In the midst of the controversy surrounding President Obama’s Supreme Court nomination, it’s important to remember another group of presidential appointments that require Senate confirmation, the Affordable Care Act’s 15-member Independent Payment Advisory Board. IPAB, which remains unstaffed since its creation in 2010, is dormant but not extinct. The Board is charged with controlling Medicare costs, and its so-called "recommendations" to advance that goal automatically become law and cannot be reviewed by the courts or rejected by Congress, although Congress could present a competing cost-savings plan.

John R. Graham, Senior Fellow at The Independent Institute, writes that “IPAB is a sleeping dragon” and “Congress should kill it before it wakes up.”

Earlier this month, James C. Capretta, Visiting Fellow at the American Enterprise Institute, warned that IPAB, “the perfect embodiment of belief in technocratic expertise . . . would have great power and little accountability.”

Supporters of IPAB insist that it is no danger because the ACA explicitly prohibits the Board from rationing healthcare.
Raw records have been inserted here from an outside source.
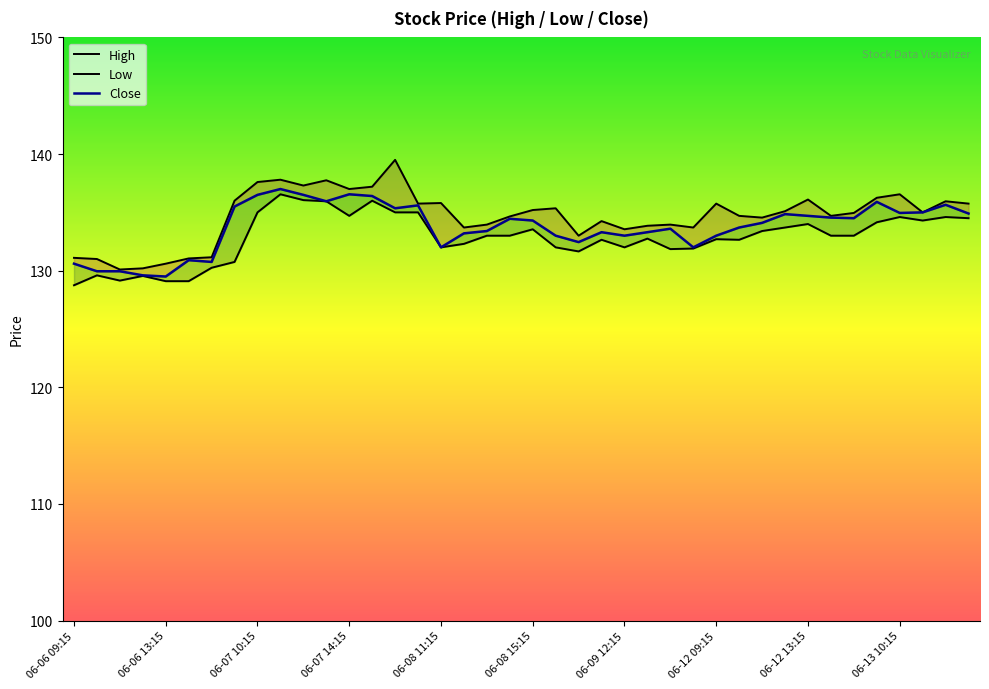

Does the chart display data point markers on the line(s)?

No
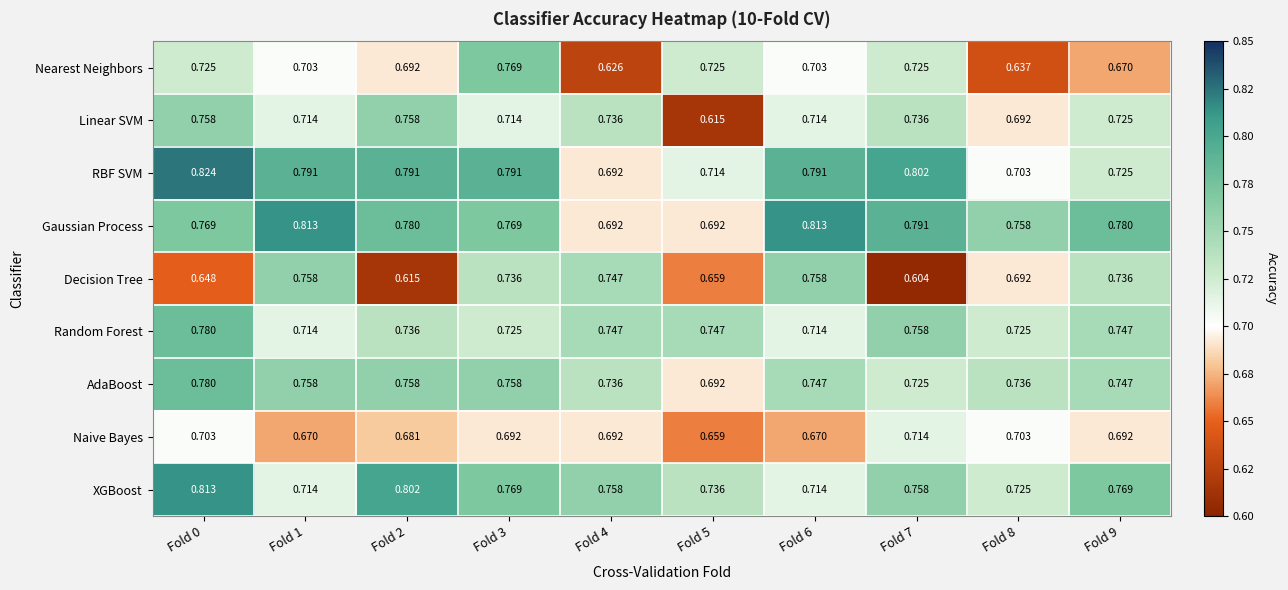

Which series has the largest total across all categories?

Gaussian Process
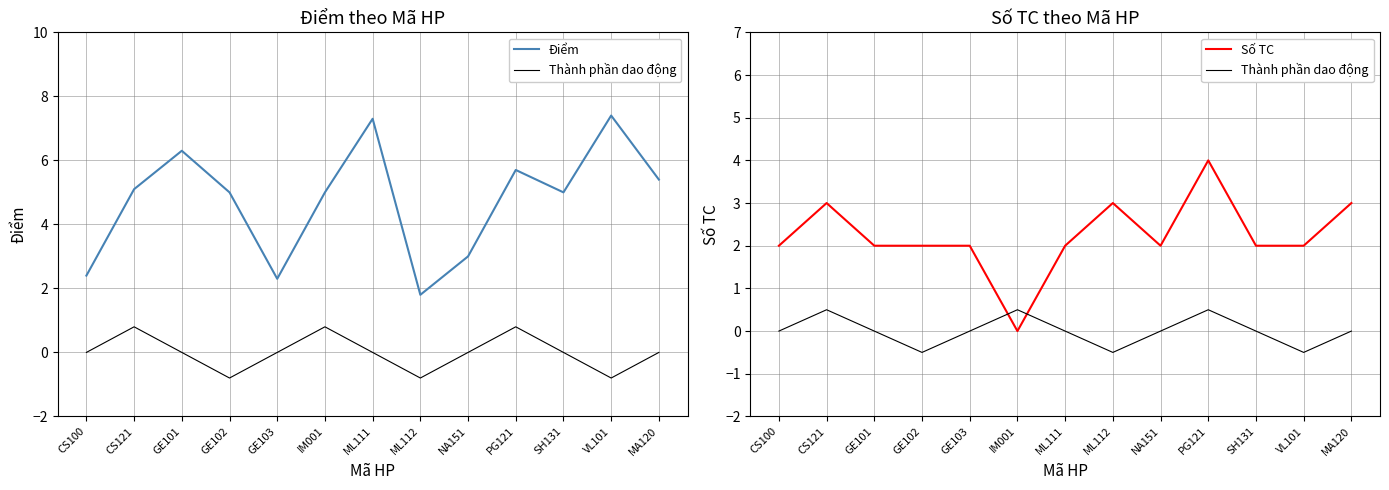

What is the total value across all series at ML112?

4.3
The law does, indeed, say that — but it never defines "rationing care." Would it qualify as rationing if IPAB set the price of a lifesaving surgery so low that no doctor would perform it? Or taxed a drug or device so much that no patient could pay for it? The law doesn't answer these questions, and because IPAB's actions cannot be reviewed by courts, there's nothing anyone could do about it if IPAB did take these steps.

In 2010, my Goldwater Institute colleagues and I filed a lawsuit challenging IPAB’s unprecedented consolidation of power in an unelected, unaccountable agency. Even L.A. Times columnist Michael Hiltzik, an outspoken supporter of the ACA, deemed the case “the anti-Obamacare lawsuit that just might deserve to win.”

But in 2014, that lawsuit was dismissed as unripe by the Ninth Circuit Court of Appeals, which refused to hear the case until the president appoints members to the board. But the ACA says that so long as IPAB remains unstaffed, the secretary of health and human services wields the board's vast powers alone. Nevertheless, the Supreme Court declined to reconsider.

The courts will have another opportunity to hear a constitutional challenge to this unprecedented consolidation of power when IPAB makes its first law. In the meantime, patients will be left without recourse if (or, as some argue, when) the Board starts rationing their care.